Many filmmakers wear their influences on their sleeve. Few take those influences and create something unique. With Hundreds of Beavers, maverick japesters Mike Cheslik and Ryland Brickson Cole Tews have achieved that feat. A lunatic stew of silent slapstick, Looney Tunes Cartoons, Guy Maddin eccentricity, and Crash Bandicoot, Hundreds of Beavers is an ultra-specific experience that is also one of the funniest movies in recent memory.
Any plot synopsis will fall woefully short of what this film is, but it’s a simple story. When Jean Kayak’s (Tews) beloved applejack factory is sabotaged by beavers, he loses everything. Left homeless, hungry, freezing in the wintry Great Lakes region he gradually hones his skills as a trapper to survive.
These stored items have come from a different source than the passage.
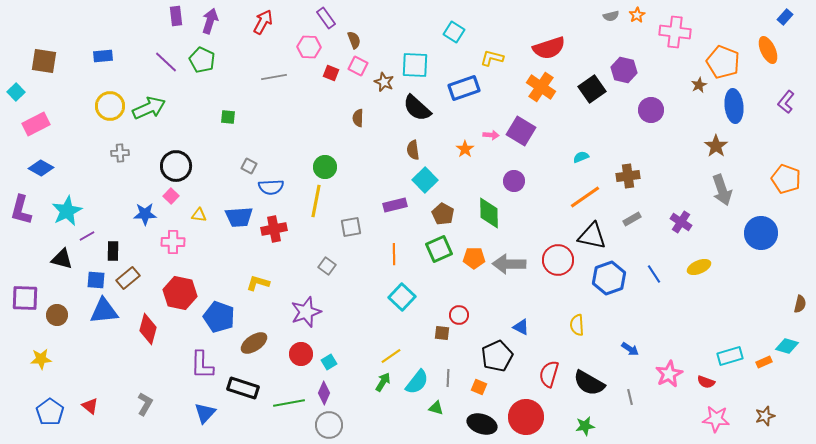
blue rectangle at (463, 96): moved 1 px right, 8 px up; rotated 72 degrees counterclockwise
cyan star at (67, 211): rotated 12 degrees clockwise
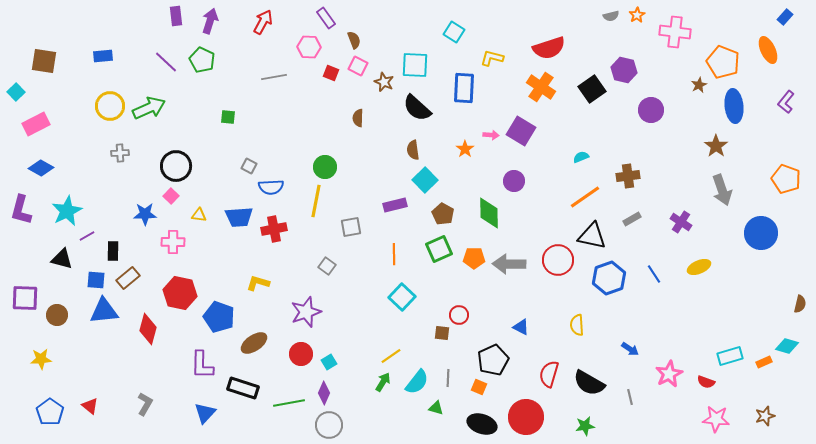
blue rectangle at (464, 88): rotated 68 degrees counterclockwise
black pentagon at (497, 356): moved 4 px left, 4 px down
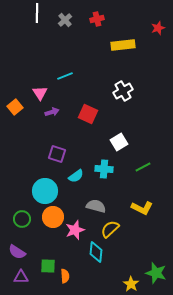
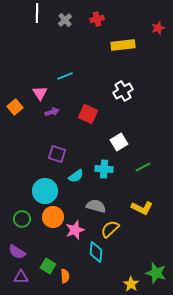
green square: rotated 28 degrees clockwise
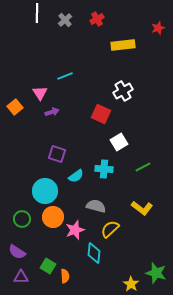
red cross: rotated 16 degrees counterclockwise
red square: moved 13 px right
yellow L-shape: rotated 10 degrees clockwise
cyan diamond: moved 2 px left, 1 px down
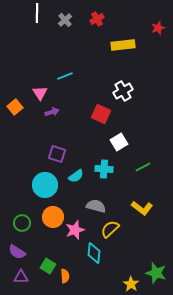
cyan circle: moved 6 px up
green circle: moved 4 px down
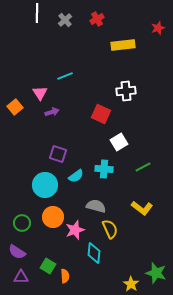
white cross: moved 3 px right; rotated 24 degrees clockwise
purple square: moved 1 px right
yellow semicircle: rotated 108 degrees clockwise
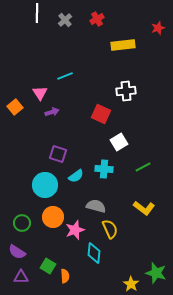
yellow L-shape: moved 2 px right
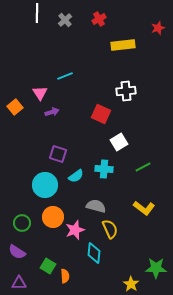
red cross: moved 2 px right
green star: moved 5 px up; rotated 15 degrees counterclockwise
purple triangle: moved 2 px left, 6 px down
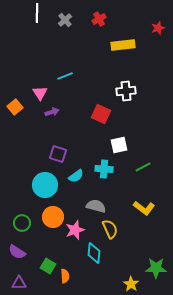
white square: moved 3 px down; rotated 18 degrees clockwise
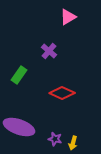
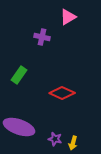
purple cross: moved 7 px left, 14 px up; rotated 28 degrees counterclockwise
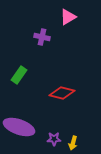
red diamond: rotated 10 degrees counterclockwise
purple star: moved 1 px left; rotated 16 degrees counterclockwise
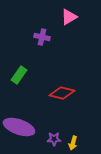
pink triangle: moved 1 px right
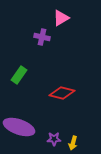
pink triangle: moved 8 px left, 1 px down
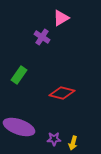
purple cross: rotated 21 degrees clockwise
As he becomes adept he catches the eye of a pretty furrier (Olivia Graves). But in order to win her hand, her merchant father (Doug Mancheski) has one demand… hundreds of beavers.
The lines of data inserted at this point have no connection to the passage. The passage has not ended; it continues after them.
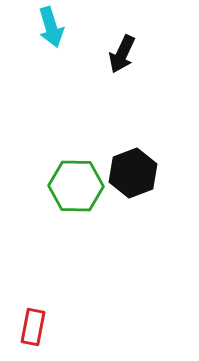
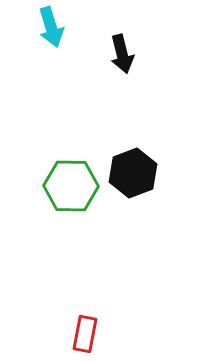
black arrow: rotated 39 degrees counterclockwise
green hexagon: moved 5 px left
red rectangle: moved 52 px right, 7 px down
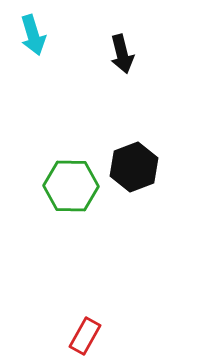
cyan arrow: moved 18 px left, 8 px down
black hexagon: moved 1 px right, 6 px up
red rectangle: moved 2 px down; rotated 18 degrees clockwise
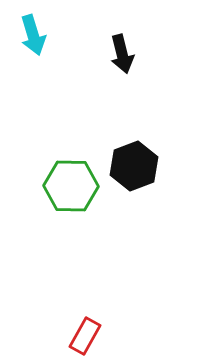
black hexagon: moved 1 px up
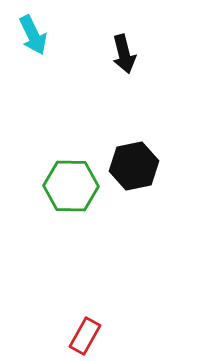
cyan arrow: rotated 9 degrees counterclockwise
black arrow: moved 2 px right
black hexagon: rotated 9 degrees clockwise
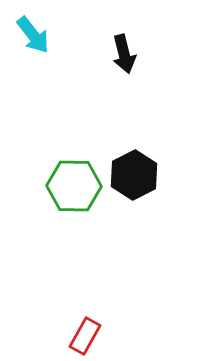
cyan arrow: rotated 12 degrees counterclockwise
black hexagon: moved 9 px down; rotated 15 degrees counterclockwise
green hexagon: moved 3 px right
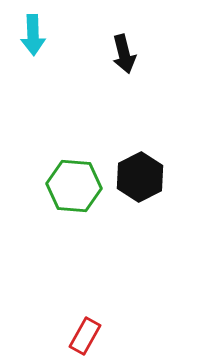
cyan arrow: rotated 36 degrees clockwise
black hexagon: moved 6 px right, 2 px down
green hexagon: rotated 4 degrees clockwise
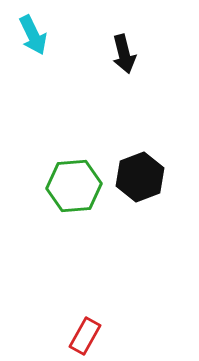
cyan arrow: rotated 24 degrees counterclockwise
black hexagon: rotated 6 degrees clockwise
green hexagon: rotated 10 degrees counterclockwise
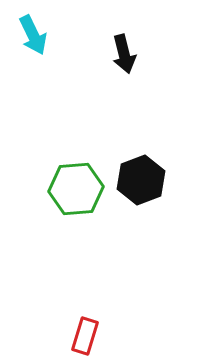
black hexagon: moved 1 px right, 3 px down
green hexagon: moved 2 px right, 3 px down
red rectangle: rotated 12 degrees counterclockwise
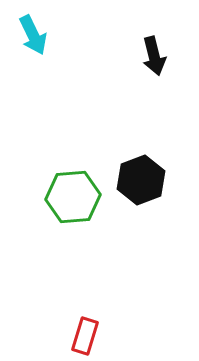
black arrow: moved 30 px right, 2 px down
green hexagon: moved 3 px left, 8 px down
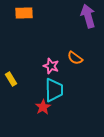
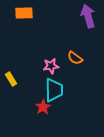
pink star: rotated 28 degrees counterclockwise
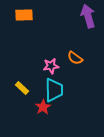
orange rectangle: moved 2 px down
yellow rectangle: moved 11 px right, 9 px down; rotated 16 degrees counterclockwise
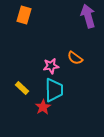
orange rectangle: rotated 72 degrees counterclockwise
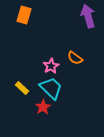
pink star: rotated 21 degrees counterclockwise
cyan trapezoid: moved 3 px left, 2 px up; rotated 45 degrees counterclockwise
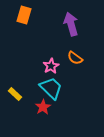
purple arrow: moved 17 px left, 8 px down
yellow rectangle: moved 7 px left, 6 px down
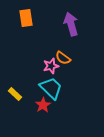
orange rectangle: moved 2 px right, 3 px down; rotated 24 degrees counterclockwise
orange semicircle: moved 12 px left
pink star: rotated 14 degrees clockwise
red star: moved 2 px up
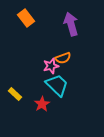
orange rectangle: rotated 30 degrees counterclockwise
orange semicircle: rotated 56 degrees counterclockwise
cyan trapezoid: moved 6 px right, 3 px up
red star: moved 1 px left, 1 px up
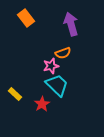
orange semicircle: moved 5 px up
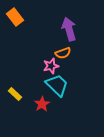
orange rectangle: moved 11 px left, 1 px up
purple arrow: moved 2 px left, 5 px down
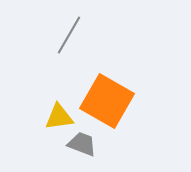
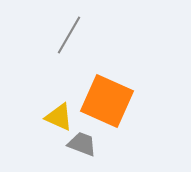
orange square: rotated 6 degrees counterclockwise
yellow triangle: rotated 32 degrees clockwise
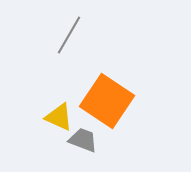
orange square: rotated 10 degrees clockwise
gray trapezoid: moved 1 px right, 4 px up
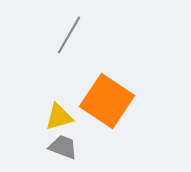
yellow triangle: rotated 40 degrees counterclockwise
gray trapezoid: moved 20 px left, 7 px down
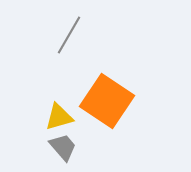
gray trapezoid: rotated 28 degrees clockwise
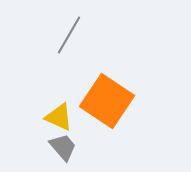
yellow triangle: rotated 40 degrees clockwise
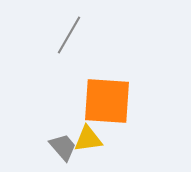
orange square: rotated 30 degrees counterclockwise
yellow triangle: moved 29 px right, 22 px down; rotated 32 degrees counterclockwise
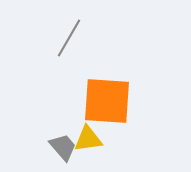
gray line: moved 3 px down
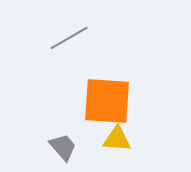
gray line: rotated 30 degrees clockwise
yellow triangle: moved 29 px right; rotated 12 degrees clockwise
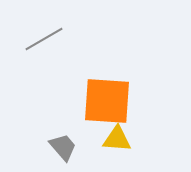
gray line: moved 25 px left, 1 px down
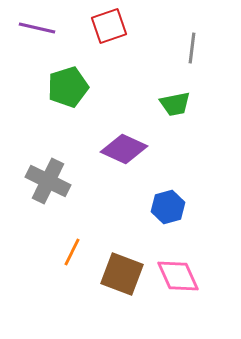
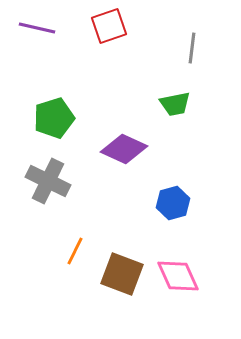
green pentagon: moved 14 px left, 31 px down
blue hexagon: moved 5 px right, 4 px up
orange line: moved 3 px right, 1 px up
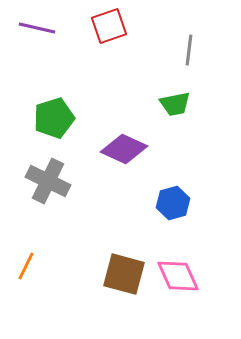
gray line: moved 3 px left, 2 px down
orange line: moved 49 px left, 15 px down
brown square: moved 2 px right; rotated 6 degrees counterclockwise
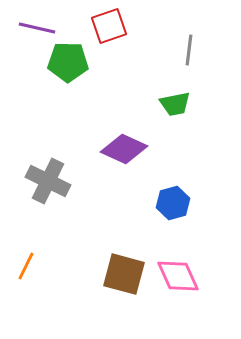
green pentagon: moved 14 px right, 56 px up; rotated 18 degrees clockwise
Visually, Hundreds of Beavers is gorgeous. Filmed like a black-and-white silent comedy, complete with intertitles, it’s also dense with charmingly lo-fi effects shots, platform game action sequences, and lots of people in animal suits. If it sounds like a mess, you couldn’t be more wrong. Every moment is lovingly crafted, every joke is precise. Rarely since the early days of cinema worshipped by Cheslik and Tews has such love, care, and attention gone into such preposterous buffoonery.
At its centre is Tews himself. A gifted physical comedian, he’s unlike the slight slapstick stars of the silent age. He has none of the pathos of Chaplin, or the deadpan blankness of Keaton. Instead, he lands somewhere closer to Bruce Campbell in the Evil Dead movies. A believable action star – resembling Game of Thrones‘ Kristofer Hivju, he actually looks like he could handle himself in this frigid setting – but almost psychotically devoted to being the butt of the joke, Tews presence keeps things tactile and engaging, when it could have floated away with its myriad digital effects. Given how insane the film is, Tews manages to give Jean a true character arc, with his progress as a trapper and his efforts to get the girl just enough to give things a link to a tangible reality.
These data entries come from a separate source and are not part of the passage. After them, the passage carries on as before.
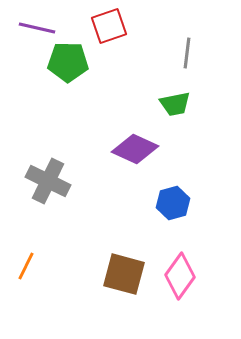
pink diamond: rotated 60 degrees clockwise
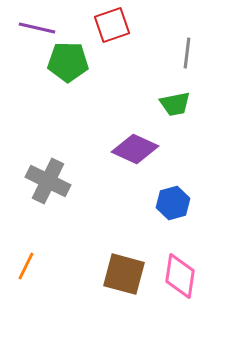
red square: moved 3 px right, 1 px up
pink diamond: rotated 27 degrees counterclockwise
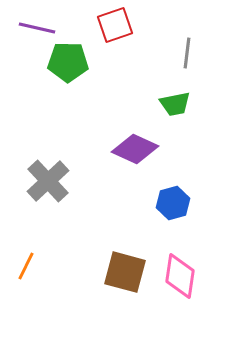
red square: moved 3 px right
gray cross: rotated 21 degrees clockwise
brown square: moved 1 px right, 2 px up
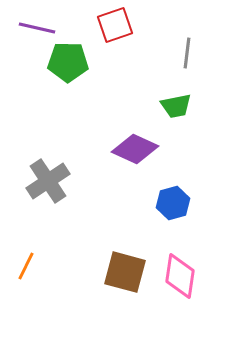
green trapezoid: moved 1 px right, 2 px down
gray cross: rotated 9 degrees clockwise
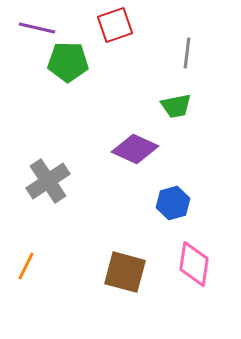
pink diamond: moved 14 px right, 12 px up
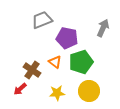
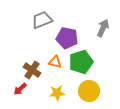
orange triangle: rotated 24 degrees counterclockwise
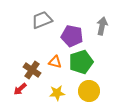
gray arrow: moved 1 px left, 2 px up; rotated 12 degrees counterclockwise
purple pentagon: moved 5 px right, 2 px up
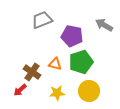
gray arrow: moved 2 px right, 1 px up; rotated 72 degrees counterclockwise
orange triangle: moved 2 px down
brown cross: moved 2 px down
red arrow: moved 1 px down
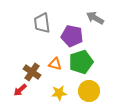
gray trapezoid: moved 3 px down; rotated 75 degrees counterclockwise
gray arrow: moved 9 px left, 7 px up
yellow star: moved 2 px right
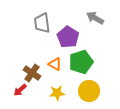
purple pentagon: moved 4 px left, 1 px down; rotated 20 degrees clockwise
orange triangle: rotated 16 degrees clockwise
brown cross: moved 1 px down
yellow star: moved 2 px left
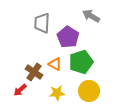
gray arrow: moved 4 px left, 2 px up
gray trapezoid: rotated 10 degrees clockwise
brown cross: moved 2 px right, 1 px up
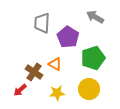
gray arrow: moved 4 px right, 1 px down
green pentagon: moved 12 px right, 4 px up
yellow circle: moved 2 px up
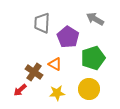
gray arrow: moved 2 px down
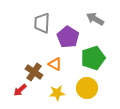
yellow circle: moved 2 px left, 1 px up
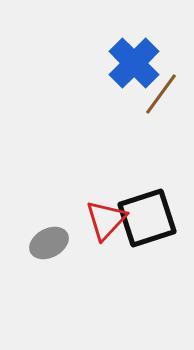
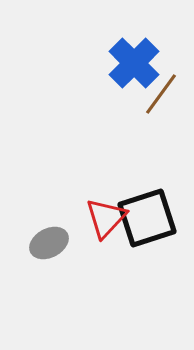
red triangle: moved 2 px up
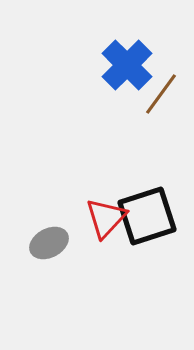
blue cross: moved 7 px left, 2 px down
black square: moved 2 px up
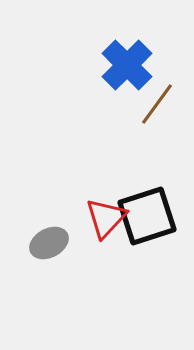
brown line: moved 4 px left, 10 px down
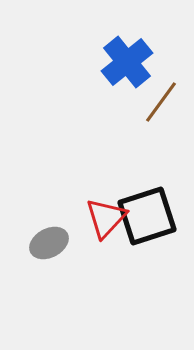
blue cross: moved 3 px up; rotated 6 degrees clockwise
brown line: moved 4 px right, 2 px up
Things do occasionally get a little exhausting, inevitable given how dense with jokes and relentless in pace it all is. Its structure is based in repetition and escalation, and at 108 minutes, even concerted near-genius like this begins to feel wearisome. You feel that at 80-85 minutes, Hundreds of Beavers would have been an unalloyed masterpiece. Instead, some running gags have gone a full marathon distance come the end and certain sequences feel just a tiny bit drawn out.
Still, one man’s attempt to commit actual genocide against a species in order to get his end away should not be such fun. With Temple of Doom-style action pieces, Rube Goldberg traps, nods to the classics of silent cinema, and some rather adorable beaver costumes, Hundreds of Beavers is a brilliantly made and distinctive comedy. There’s nothing else like it. It’s classic status is surely already guaranteed, and if you can track it down in cinemas, watching with an audience should be a special experience.